▸ Task description
Stop after the line holding "Conecte el iPhone a internet". Repeat exactly every line before it in the records below, that line too, and leave out the pictures.

▸ Provided information

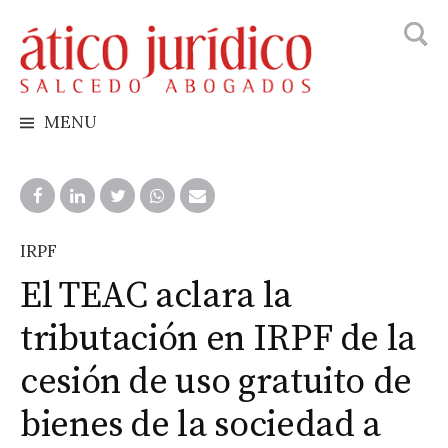
Busca
Skip
to
content
MENU
IRPF
El TEAC aclara la
tributación en IRPF de la
cesión de uso gratuito de
bienes de la sociedad a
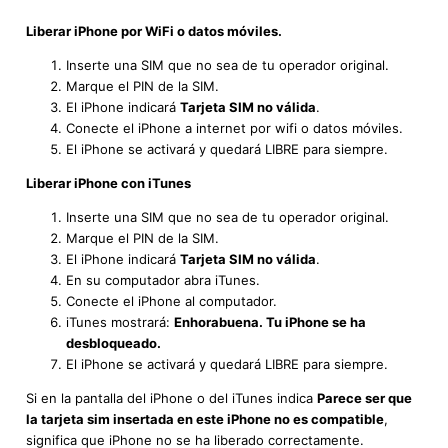
Liberar iPhone por WiFi o datos móviles.
Inserte una SIM que no sea de tu operador original.
Marque el PIN de la SIM.
El iPhone indicará
Tarjeta SIM no válida
.
Conecte el iPhone a internet por wifi o datos móviles.
El iPhone se activará y quedará LIBRE para siempre.
Liberar iPhone con iTunes
Inserte una SIM que no sea de tu operador original.
Marque el PIN de la SIM.
El iPhone indicará
Tarjeta SIM no válida
.
En su computador abra iTunes.
Conecte el iPhone al computador.
iTunes mostrará:
Enhorabuena. Tu iPhone se ha
desbloqueado.
El iPhone se activará y quedará LIBRE para siempre.
Si en la pantalla del iPhone o del iTunes indica
Parece ser que
la tarjeta sim insertada en este iPhone no es compatible
,
significa que iPhone no se ha liberado correctamente.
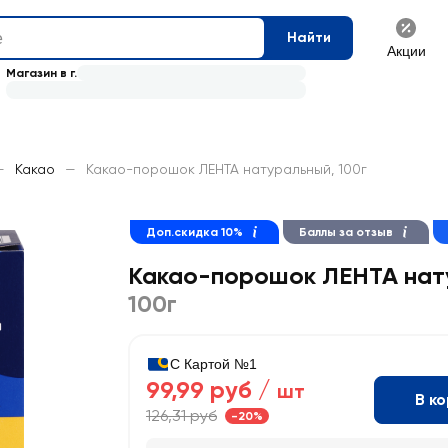
Найти
Акции
Магазин в г.
—
Какао
—
Какао-порошок ЛЕНТА натуральный, 100г
Доп.скидка 10%
Баллы за отзыв
Какао-порошок ЛЕНТА нат
100г
С Картой №1
99,99 руб /
шт
В к
126,31 руб
-20%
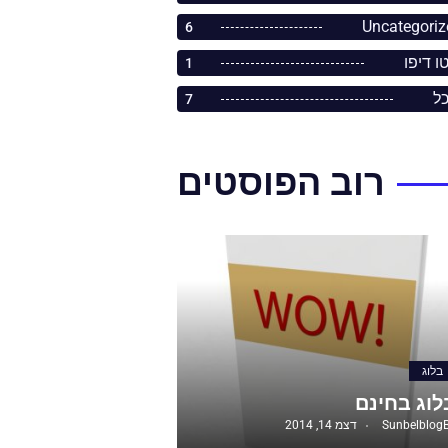
Uncategoriz
6
ו דיפו
1
כל
7
רוב הפוסטים
בלוג
לוג בחינם
Sunbelblog
דצמ 14, 2014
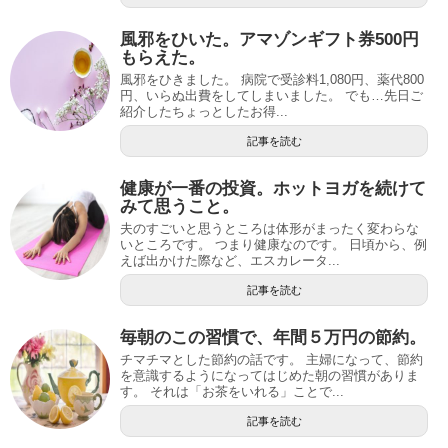
風邪をひいた。アマゾンギフト券500円
もらえた。
風邪をひきました。 病院で受診料1,080円、薬代800
円、いらぬ出費をしてしまいました。 でも…先日ご
紹介したちょっとしたお得...
記事を読む
健康が一番の投資。ホットヨガを続けて
みて思うこと。
夫のすごいと思うところは体形がまったく変わらな
いところです。 つまり健康なのです。 日頃から、例
えば出かけた際など、エスカレータ...
記事を読む
毎朝のこの習慣で、年間５万円の節約。
チマチマとした節約の話です。 主婦になって、節約
を意識するようになってはじめた朝の習慣がありま
す。 それは「お茶をいれる」ことで...
記事を読む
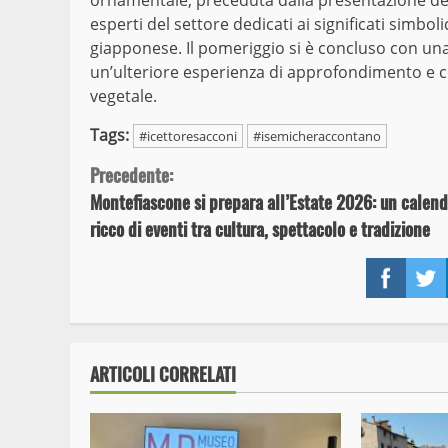
esperti del settore dedicati ai significati simbolic
giapponese. Il pomeriggio si è concluso con una v
un’ulteriore esperienza di approfondimento e co
vegetale.
Tags:
#icettoresacconi
#isemicheraccontano
Continue
Precedente:
Montefiascone si prepara all’Estate 2026: un calend
Reading
ricco di eventi tra cultura, spettacolo e tradizione
Face
ARTICOLI CORRELATI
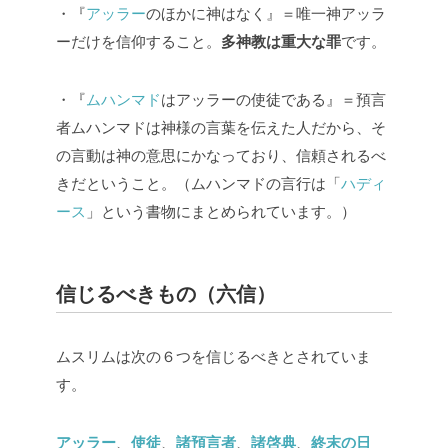
・『
アッラー
のほかに神はなく』＝唯一神アッラ
ーだけを信仰すること。
多神教は重大な罪
です。
・『
ムハンマド
はアッラーの使徒である』＝預言
者ムハンマドは神様の言葉を伝えた人だから、そ
の言動は神の意思にかなっており、信頼されるべ
きだということ。（ムハンマドの言行は「
ハディ
ース
」という書物にまとめられています。）
信じるべきもの（六信）
ムスリムは次の６つを信じるべきとされていま
す。
アッラー
、
使徒
、
諸預言者
、
諸啓典
、
終末の日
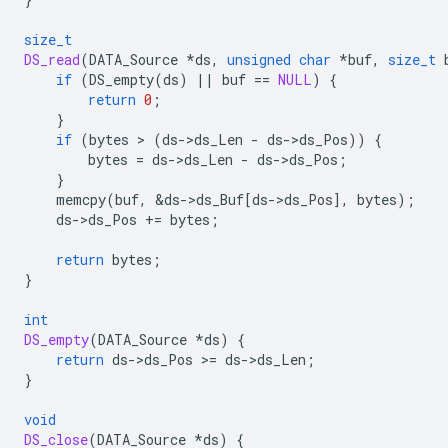
size_t
DS_read
(
DATA_Source
*
ds
,
unsigned
char
*
buf
,
size_t
if
(
DS_empty
(
ds
)
||
buf
==
NULL
)
{
return
0
;
}
if
(
bytes
 > 
(
ds
-
>
ds_Len
-
ds
-
>
ds_Pos
))
{
bytes
=
ds
-
>
ds_Len
-
ds
-
>
ds_Pos
;
}
memcpy
(
buf
,
&
ds
-
>
ds_Buf
[
ds
-
>
ds_Pos
],
bytes
);
ds
-
>
ds_Pos
+=
bytes
;
return
bytes
;
}
int
DS_empty
(
DATA_Source
*
ds
)
{
return
ds
-
>
ds_Pos
>
=
ds
-
>
ds_Len
;
}
void
DS_close
(
DATA_Source
*
ds
)
{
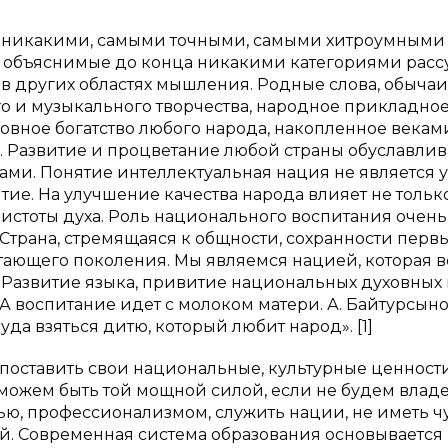
е никакими, самыми точными, самыми хитроумными
е объяснимые до конца никакими категориями расс
 в других областях мышления. Родные слова, обычаи
о и музыкального творчества, народное прикладно
ховное богатство любого народа, накопленное векам
. Развитие и процветание любой страны обуславлив
ми. Понятие интеллектуальная нация не является 
ытие. На улучшение качества народа влияет не тольк
чистоты духа. Роль национального воспитания очень
Страна, стремящаяся к общности, сохранности перв
ающего поколения. Мы являемся нацией, которая в
Развитие языка, привитие национальных духовных 
А воспитание идет с молоком матери. А. Байтурсын
уда взяться дитю, который любит народ». [1]
поставить свои национальные, культурные ценности
 сможем быть той мощной силой, если не будем влад
ю, профессионализмом, служить нации, не иметь ч
й. Современная система образования основывается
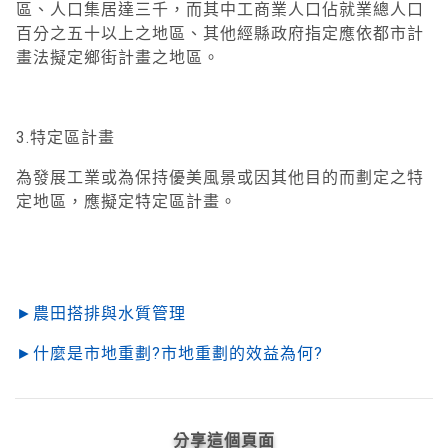
區、人口集居達三千，而其中工商業人口佔就業總人口
百分之五十以上之地區、其他經縣政府指定應依都市計
畫法擬定鄉街計畫之地區。
3.特定區計畫
為發展工業或為保持優美風景或因其他目的而劃定之特
定地區，應擬定特定區計畫。
►農田搭排與水質管理
►什麼是市地重劃?市地重劃的效益為何?
分享這個頁面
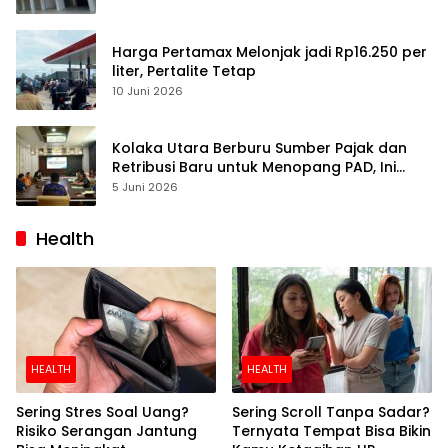
Harga Pertamax Melonjak jadi Rp16.250 per
liter, Pertalite Tetap
10 Juni 2026
Kolaka Utara Berburu Sumber Pajak dan
Retribusi Baru untuk Menopang PAD, Ini
Daftarnya
5 Juni 2026
Health
HEALTH
HEALTH
Sering Stres Soal Uang?
Sering Scroll Tanpa Sadar?
Risiko Serangan Jantung
Ternyata Tempat Bisa Bikin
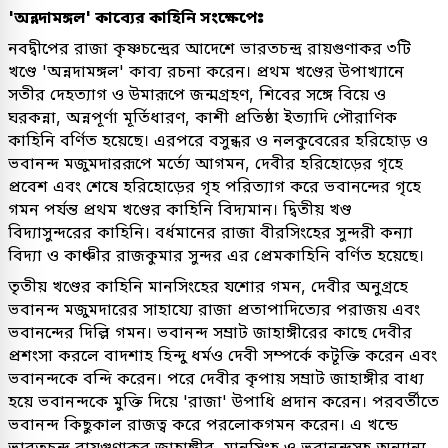
'অন্নদামঙ্গল' কাব্যের কাহিনি সংক্ষেপেঃ
নবদ্বীপের রাজা কৃষ্ণচন্দ্রের আদেশে ভারতচন্দ্র রায়গুণাকর ৩টি
খণ্ডে 'অন্নদামঙ্গল' কাব্য রচনা করেন। প্রথম খণ্ডের উপাখ্যানে
সতীর দেহত্যাগ ও উমারূপে জন্মগ্রহণ, শিবের সঙ্গে বিয়ে ও
ঘরকন্না, অন্নপূর্ণা মূর্তিধারণ, কাশী প্রতিষ্ঠা ইত্যাদি পৌরাণিক
কাহিনি বর্ণিত হয়েছে। এরপরে বসুন্ধর ও নলকুবেরের হরিহোড় ও
ভবানন্দ মজুমদাররূপে মর্ত্যে আগমন, দেবীর হরিহোড়ের গৃহে
প্রবেশ এবং শেষে হরিহোড়ের গৃহ পরিত্যাগ করে ভবানন্দের গৃহে
গমন পর্যন্ত প্রথম খণ্ডের কাহিনি বিদ্যমান। দ্বিতীয় খণ্ড
বিদ্যাসুন্দরের কাহিনি। বর্ধমানের রাজা বীরসিংহের সুন্দরী কন্যা
বিদ্যা ও কাঞ্চীর রাজকুমার সুন্দর এর প্রেমকাহিনি বর্ণিত হয়েছে।
তৃতীয় খণ্ডের কাহিনি মানসিংহের যশোর গমন, দেবীর অনুগ্রহে
ভবানন্দ মজুমদারের সাহায্যে রাজা প্রতাপাদিত্যের পরাজয় এবং
ভবানন্দের দিল্লি গমন। ভবানন্দ সম্রাট জাহাঙ্গীরের কাছে দেবীর
প্রশংসা করলে বাদশাহ হিন্দু ধর্মও দেবী সম্পর্কে কটূক্তি করেন এবং
ভবানন্দকে বন্দি করেন। পরে দেবীর কৃপায় সম্রাট জাহাঙ্গীর বাধ্য
হয়ে ভবানন্দকে মুক্তি দিয়ে 'রাজা' উপাধি প্রদান করেন। পরবর্তীতে
ভবানন্দ কিছুকাল রাজত্ব করে পরলোকগমন করেন। এ খন্ডে
ভারতচন্দ্র রায়গুণাকর জাহাঙ্গীর, মানসিংহ ও ভবানন্দসহ অন্যান্য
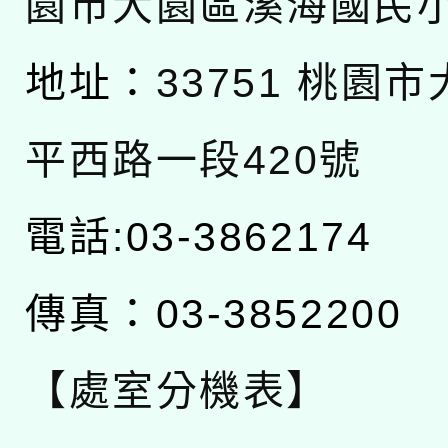
園市大園區溪海國民
地址：
33751 桃園
平西路一段420號
電話:03-3862174
傳真：03-3852200
【處室分機表】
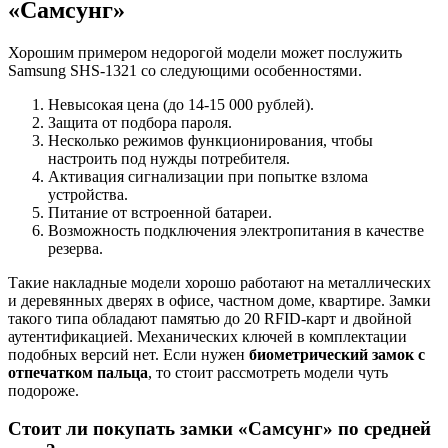
«Самсунг»
Хорошим примером недорогой модели может послужить
Samsung SHS-1321 со следующими особенностями.
Невысокая цена (до 14-15 000 рублей).
Защита от подбора пароля.
Несколько режимов функционирования, чтобы
настроить под нужды потребителя.
Активация сигнализации при попытке взлома
устройства.
Питание от встроенной батареи.
Возможность подключения электропитания в качестве
резерва.
Такие накладные модели хорошо работают на металлических
и деревянных дверях в офисе, частном доме, квартире. Замки
такого типа обладают памятью до 20 RFID-карт и двойной
аутентификацией. Механических ключей в комплектации
подобных версий нет. Если нужен
биометрический замок с
отпечатком пальца
, то стоит рассмотреть модели чуть
подороже.
Стоит ли покупать замки «Самсунг» по средней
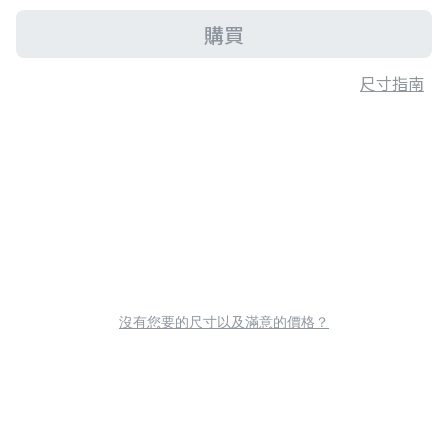
購買
尺寸指南
沒有您要的尺寸以及滿意的價格？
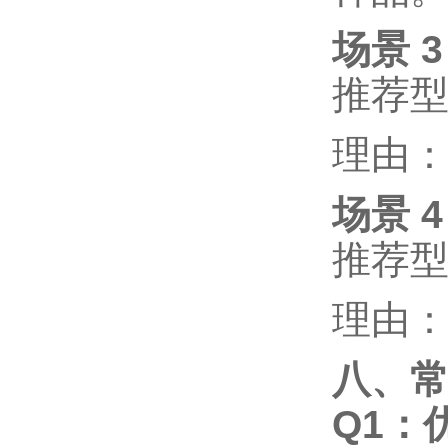
场景
推荐
理由
场景
推荐
理由
八、
Q1：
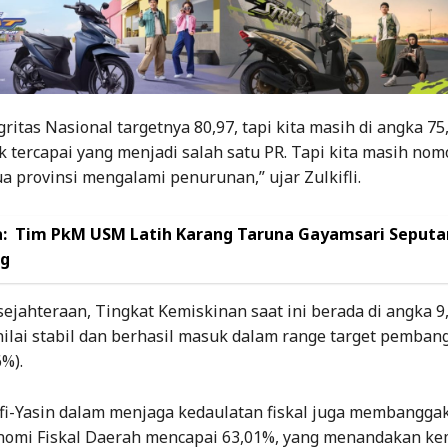
gritas Nasional targetnya 80,97, tapi kita masih di angka 75,
ak tercapai yang menjadi salah satu PR. Tapi kita masih nom
 provinsi mengalami penurunan,” ujar Zulkifli.
:
Tim PkM USM Latih Karang Taruna Gayamsari Seputar
ng
sejahteraan, Tingkat Kemiskinan saat ini berada di angka 9
nilai stabil dan berhasil masuk dalam range target pemba
6%).
hfi-Yasin dalam menjaga kedaulatan fiskal juga membangga
omi Fiskal Daerah mencapai 63,01%, yang menandakan ke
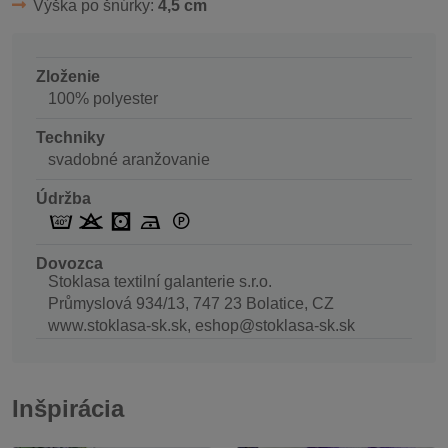
Výška po šnúrky:
4,5 cm
Zloženie
100% polyester
Techniky
svadobné aranžovanie
Údržba
Dovozca
Stoklasa textilní galanterie s.r.o.
Průmyslová 934/13, 747 23 Bolatice, CZ
www.stoklasa-sk.sk, eshop@stoklasa-sk.sk
Inšpirácia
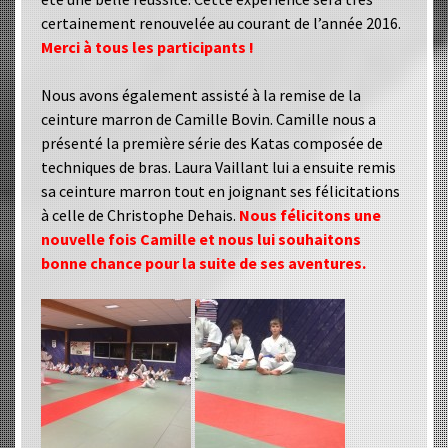
certainement renouvelée au courant de l’année 2016.
Merci à tous les participants !
Nous avons également assisté à la remise de la
ceinture marron de Camille Bovin. Camille nous a
présenté la première série des Katas composée de
techniques de bras. Laura Vaillant lui a ensuite remis
sa ceinture marron tout en joignant ses félicitations
à celle de Christophe Dehais.
Nous félicitons une
nouvelle fois Camille et nous lui souhaitons
bonne chance pour la suite de ses aventures.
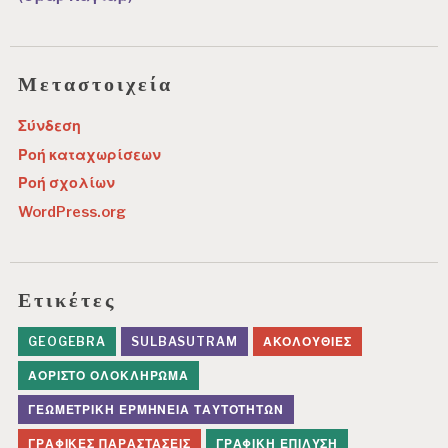
Μεταστοιχεία
Σύνδεση
Ροή καταχωρίσεων
Ροή σχολίων
WordPress.org
Ετικέτες
GEOGEBRA
SULBASUTRAM
ΑΚΟΛΟΥΘΊΕΣ
ΑΌΡΙΣΤΟ ΟΛΟΚΛΉΡΩΜΑ
ΓΕΩΜΕΤΡΙΚΉ ΕΡΜΗΝΕΊΑ ΤΑΥΤΟΤΉΤΩΝ
ΓΡΑΦΙΚΈΣ ΠΑΡΑΣΤΆΣΕΙΣ
ΓΡΑΦΙΚΉ ΕΠΊΛΥΣΗ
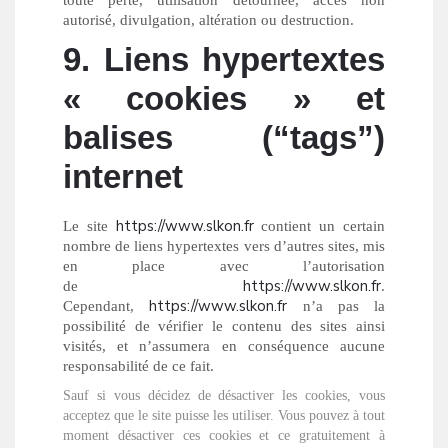
toute perte, utilisation détournée, accès non
autorisé, divulgation, altération ou destruction.
9. Liens hypertextes
« cookies » et
balises (“tags”)
internet
https://www.slkon.fr
Le site
contient un certain
nombre de liens hypertextes vers d’autres sites, mis
en place avec l’autorisation
https://www.slkon.fr
de
.
https://www.slkon.fr
Cependant,
n’a pas la
possibilité de vérifier le contenu des sites ainsi
visités, et n’assumera en conséquence aucune
responsabilité de ce fait.
Sauf si vous décidez de désactiver les cookies, vous
acceptez que le site puisse les utiliser. Vous pouvez à tout
moment désactiver ces cookies et ce gratuitement à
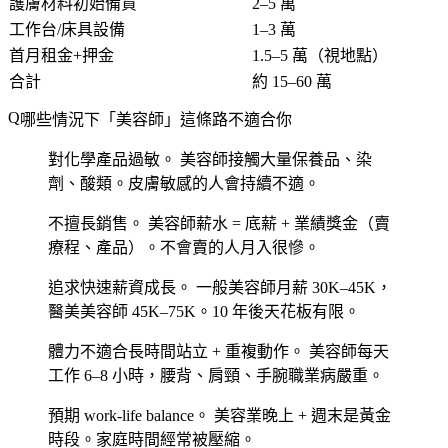
護膚材料初始備貨
2–5 萬
工作台/床具設備
1–3 萬
首月租金+押金
1.5–5 萬（視地點）
合計
約 15–60 萬
哪些情況下「美容師」這條路不適合你
對化學產品過敏。
美容師接觸大量保養品、染
劑、酸類。皮膚敏感的人會持續不適。
不擅長銷售。
美容師薪水 = 底薪 + 業績獎金（賣
療程、產品）。不會賣的人月入很慘。
追求快速薪資成長。
一般美容師月薪 30K–45K，
醫美美容師 45K–75K。10 年後天花板有限。
體力不適合長時間站立 + 重複動作。
美容師每天
工作 6–8 小時，腰背、肩頸、手腕職業病嚴重。
預期 work-life balance。
美容業晚上 + 週末是黃金
時段。家庭時間經常被壓縮。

▸ Answer box
Busca
Skip
to
content
MENU
IRPF
El TEAC aclara la
tributación en IRPF de la
cesión de uso gratuito de
bienes de la sociedad a
Liberar iPhone por WiFi o datos móviles.
Inserte una SIM que no sea de tu operador original.
Marque el PIN de la SIM.
El iPhone indicará
Tarjeta SIM no válida
.
Conecte el iPhone a internet por wifi o datos móviles.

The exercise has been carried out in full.